____ JEU DE DONNÉES

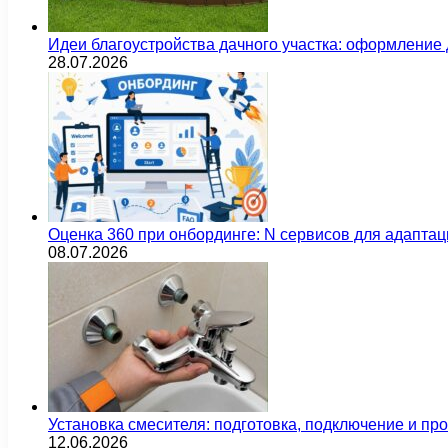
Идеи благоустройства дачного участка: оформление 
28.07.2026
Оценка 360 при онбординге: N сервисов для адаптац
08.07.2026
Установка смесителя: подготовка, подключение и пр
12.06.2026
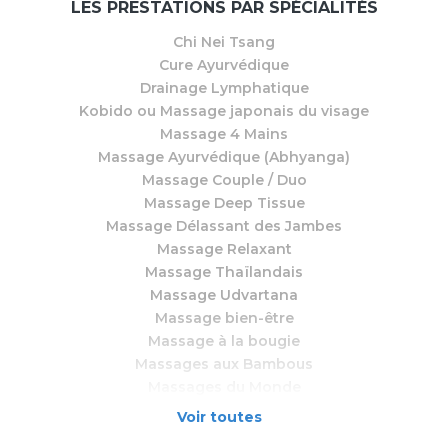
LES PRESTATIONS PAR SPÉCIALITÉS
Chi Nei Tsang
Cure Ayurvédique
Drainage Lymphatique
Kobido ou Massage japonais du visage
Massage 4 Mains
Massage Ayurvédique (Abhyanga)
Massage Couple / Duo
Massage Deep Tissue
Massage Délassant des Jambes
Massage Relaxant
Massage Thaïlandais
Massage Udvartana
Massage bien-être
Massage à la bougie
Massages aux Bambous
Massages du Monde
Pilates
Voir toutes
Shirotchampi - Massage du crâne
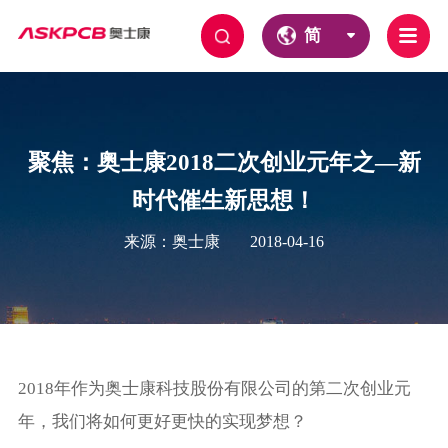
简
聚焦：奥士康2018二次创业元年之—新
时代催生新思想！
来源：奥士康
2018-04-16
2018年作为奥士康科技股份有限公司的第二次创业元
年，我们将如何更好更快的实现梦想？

________
____ JEU DE DONNÉES

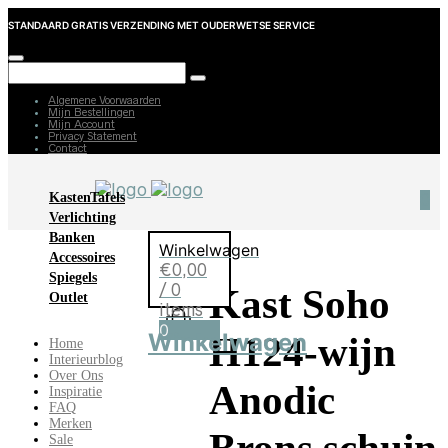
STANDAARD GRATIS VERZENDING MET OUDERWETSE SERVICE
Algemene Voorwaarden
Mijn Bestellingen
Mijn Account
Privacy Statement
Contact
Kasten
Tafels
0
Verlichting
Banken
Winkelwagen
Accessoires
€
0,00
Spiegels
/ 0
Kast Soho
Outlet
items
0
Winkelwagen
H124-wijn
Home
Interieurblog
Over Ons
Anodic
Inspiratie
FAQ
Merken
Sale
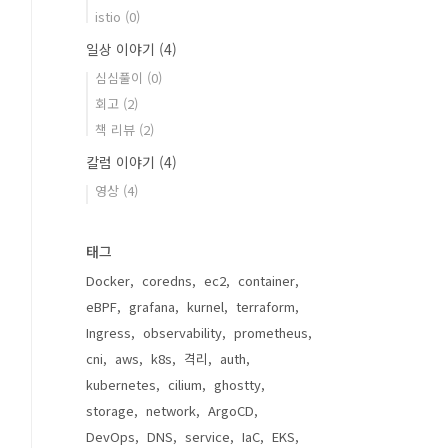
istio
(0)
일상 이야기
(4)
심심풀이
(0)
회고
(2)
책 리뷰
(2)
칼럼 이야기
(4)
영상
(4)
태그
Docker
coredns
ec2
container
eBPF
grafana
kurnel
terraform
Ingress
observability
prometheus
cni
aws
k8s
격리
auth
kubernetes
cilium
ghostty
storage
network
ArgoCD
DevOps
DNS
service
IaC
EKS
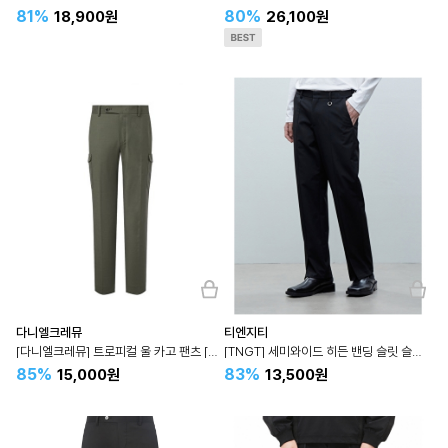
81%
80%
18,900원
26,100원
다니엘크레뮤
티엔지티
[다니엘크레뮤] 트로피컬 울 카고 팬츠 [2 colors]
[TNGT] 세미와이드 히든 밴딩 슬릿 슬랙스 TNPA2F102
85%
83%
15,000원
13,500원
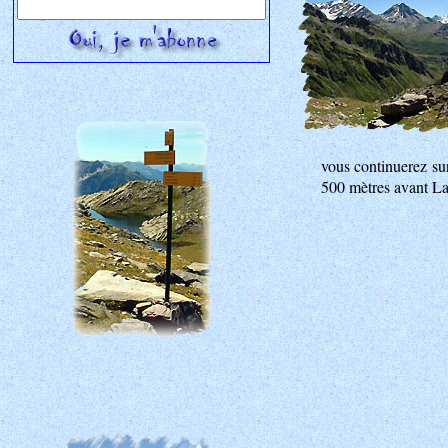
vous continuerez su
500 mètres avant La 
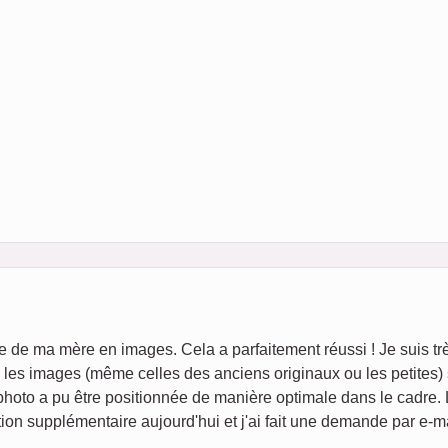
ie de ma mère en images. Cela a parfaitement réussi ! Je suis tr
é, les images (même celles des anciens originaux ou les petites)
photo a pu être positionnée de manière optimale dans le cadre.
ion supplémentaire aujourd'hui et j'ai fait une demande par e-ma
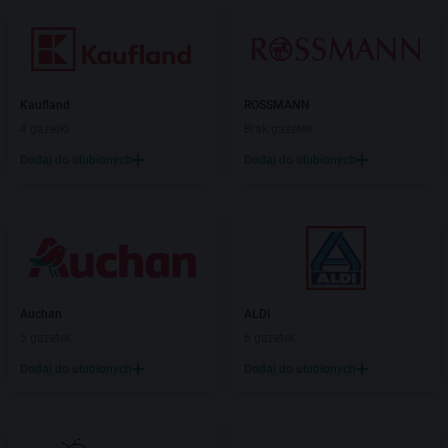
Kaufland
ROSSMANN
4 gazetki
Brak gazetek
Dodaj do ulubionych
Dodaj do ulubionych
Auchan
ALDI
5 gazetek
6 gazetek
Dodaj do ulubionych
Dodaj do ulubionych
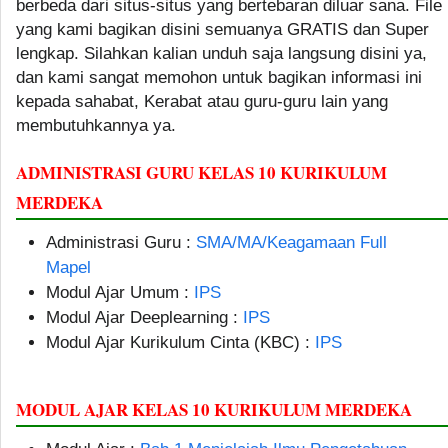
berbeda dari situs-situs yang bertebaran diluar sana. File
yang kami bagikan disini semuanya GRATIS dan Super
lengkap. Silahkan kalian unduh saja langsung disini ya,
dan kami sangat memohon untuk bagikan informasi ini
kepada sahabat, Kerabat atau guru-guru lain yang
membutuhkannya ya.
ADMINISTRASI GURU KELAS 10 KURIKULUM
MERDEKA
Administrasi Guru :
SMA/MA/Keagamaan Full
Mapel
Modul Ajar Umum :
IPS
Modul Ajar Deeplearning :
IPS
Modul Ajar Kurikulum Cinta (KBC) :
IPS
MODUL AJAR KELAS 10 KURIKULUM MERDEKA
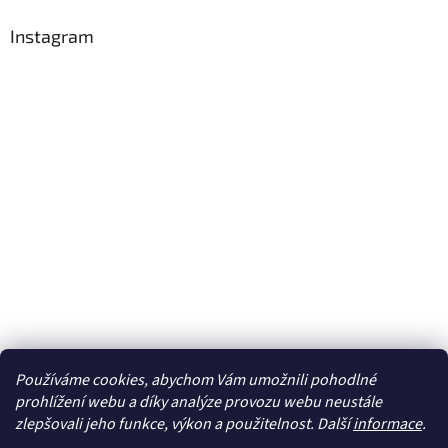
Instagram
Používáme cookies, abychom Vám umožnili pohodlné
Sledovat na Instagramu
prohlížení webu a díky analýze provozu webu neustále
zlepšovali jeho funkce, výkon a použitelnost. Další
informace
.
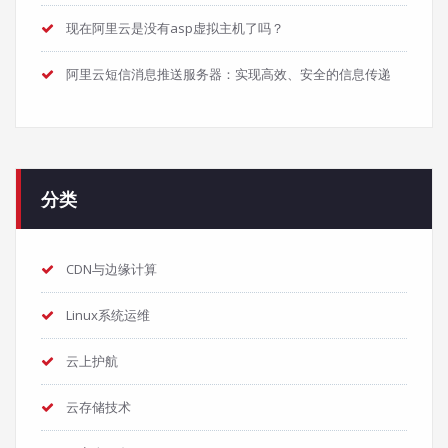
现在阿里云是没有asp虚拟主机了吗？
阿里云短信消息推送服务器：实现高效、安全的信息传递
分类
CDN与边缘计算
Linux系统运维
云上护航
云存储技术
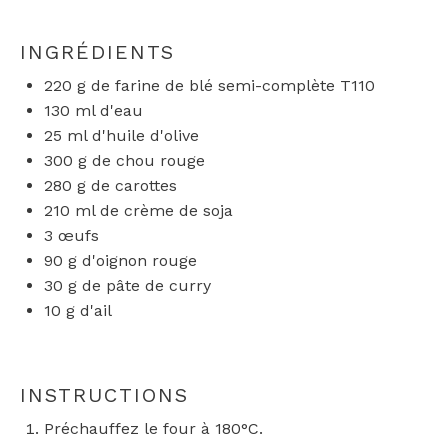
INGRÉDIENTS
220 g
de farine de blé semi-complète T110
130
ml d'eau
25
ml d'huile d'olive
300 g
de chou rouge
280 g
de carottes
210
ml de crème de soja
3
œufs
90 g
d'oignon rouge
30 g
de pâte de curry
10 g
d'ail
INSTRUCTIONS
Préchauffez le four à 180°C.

________

Recopiez à l'identique tout le texte des données, depuis la ligne contenant "STANDAARD GRATIS VERZENDING" jusqu'à celle contenant "500 mètres avant La", ces deux lignes incluses. Omettez les images dans votre réponse.

STANDAARD GRATIS VERZENDING MET OUDERWETSE SERVICE
Algemene Voorwaarden
Mijn Bestellingen
Mijn Account
Privacy Statement
Contact
Kasten
Tafels
0
Verlichting
Banken
Winkelwagen
Accessoires
€
0,00
Spiegels
/ 0
Kast Soho
Outlet
items
0
Winkelwagen
H124-wijn
Home
Interieurblog
Over Ons
Anodic
Inspiratie
FAQ
Merken
Sale
istio
(0)
일상 이야기
(4)
심심풀이
(0)
회고
(2)
책 리뷰
(2)
칼럼 이야기
(4)
영상
(4)
태그
Docker
coredns
ec2
container
eBPF
grafana
kurnel
terraform
Ingress
observability
prometheus
cni
aws
k8s
격리
auth
kubernetes
cilium
ghostty
storage
network
ArgoCD
DevOps
DNS
service
IaC
EKS
81%
80%
18,900원
26,100원
다니엘크레뮤
티엔지티
[다니엘크레뮤] 트로피컬 울 카고 팬츠 [2 colors]
[TNGT] 세미와이드 히든 밴딩 슬릿 슬랙스 TNPA2F102
85%
83%
15,000원
13,500원
vous continuerez su
500 mètres avant La 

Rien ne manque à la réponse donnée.